Jun is kombucha’s fraternal twin; it feeds on raw honey instead of concentrated sugar. As raw honey carries its own antimicrobial system, explained Miller, Jun also uses a specific type of “Jun SCOBY” to handle the honey’s unfiltered ecosystem.
Miller and Burke craft APIS Honey Kombucha (dubbed kombucha as it's more recognizable than Jun) with raw honey gleaned from the hives at Golden Well Farm. Addison County neighbor
Kirk Webster, the beekeeping guru at Champlain Valley Bees and Queens, contributes honey, as well. Tea leaves are sourced from
Stone Leaf Teahouse in Middlebury. The couple then ferments the brew with seasonal Vermont produce for flavors including cherry-tarragon, lemon verbena, crabapple and local ginger. Since raw honey doesn’t administer carbonation quite like sugar, the APIS duo finishes the brewing process with a stream of CO
2.
The resulting honey kombucha is sparkling and gently sour, a taste more akin to a lightly funky ale than a probiotic health tonic. A cold draft of APIS’ cherry-tarragon kombucha is light and tart, complementing a slice of merguez and butternut pizza without overwhelming it with sweetness. (My stomach's simultaneous offering of probiotics and pizza felt like a double success.)

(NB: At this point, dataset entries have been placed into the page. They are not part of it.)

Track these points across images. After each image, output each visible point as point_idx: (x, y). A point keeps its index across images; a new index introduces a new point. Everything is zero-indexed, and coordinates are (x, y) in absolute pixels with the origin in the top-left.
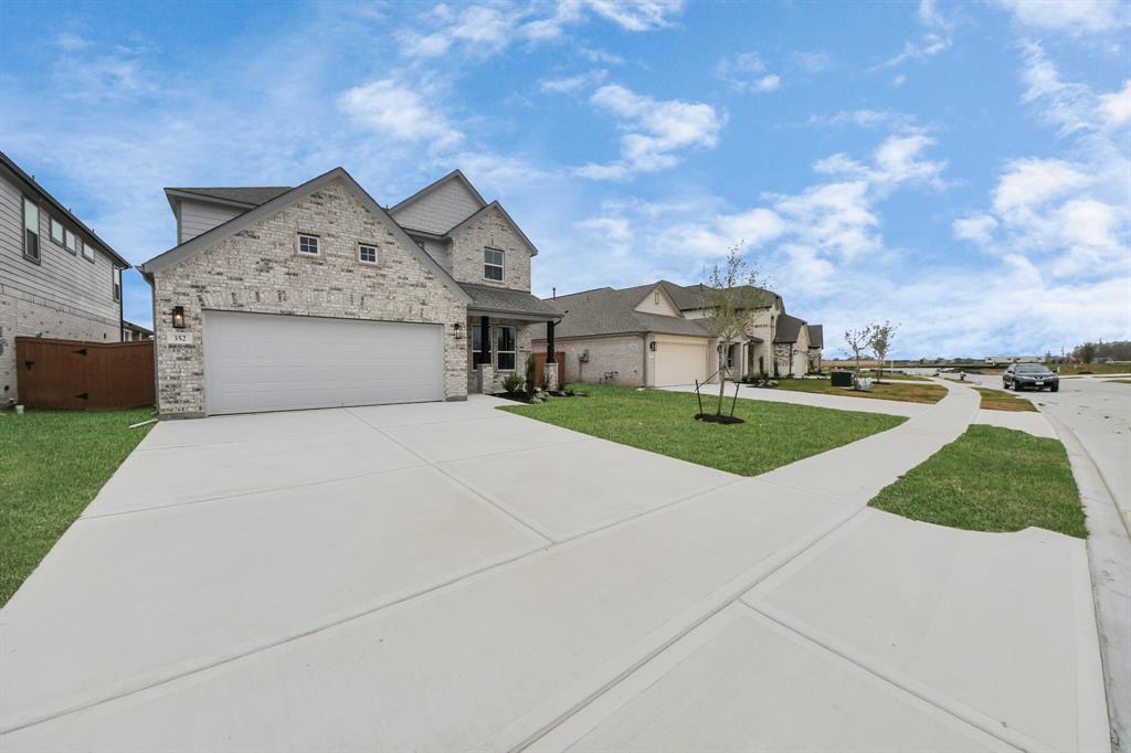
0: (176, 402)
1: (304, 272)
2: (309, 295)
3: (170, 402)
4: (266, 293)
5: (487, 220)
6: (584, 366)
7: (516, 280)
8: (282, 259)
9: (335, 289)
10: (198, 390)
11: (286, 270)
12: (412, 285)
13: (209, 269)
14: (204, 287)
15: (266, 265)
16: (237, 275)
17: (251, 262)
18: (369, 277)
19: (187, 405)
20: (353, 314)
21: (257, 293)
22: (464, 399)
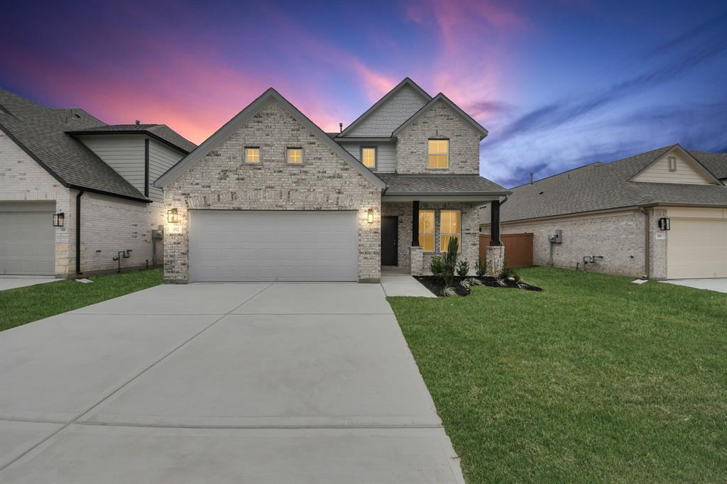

APIS Honey Kombucha is on draft for glasses and growler fills at the
Old Brick Store and
Vergennes Laundry, with a slot planned for
Winooski’s upcoming Commodities Market as well.
Those driving by Golden Well's farmstand at 1089 River Road can pull a few filled growlers from the onsite cooler on Saturdays and Sundays. The farm's colonies of
Apis mellifera — that is, honeybees — will be humming in the sweet craters of their nearby hives.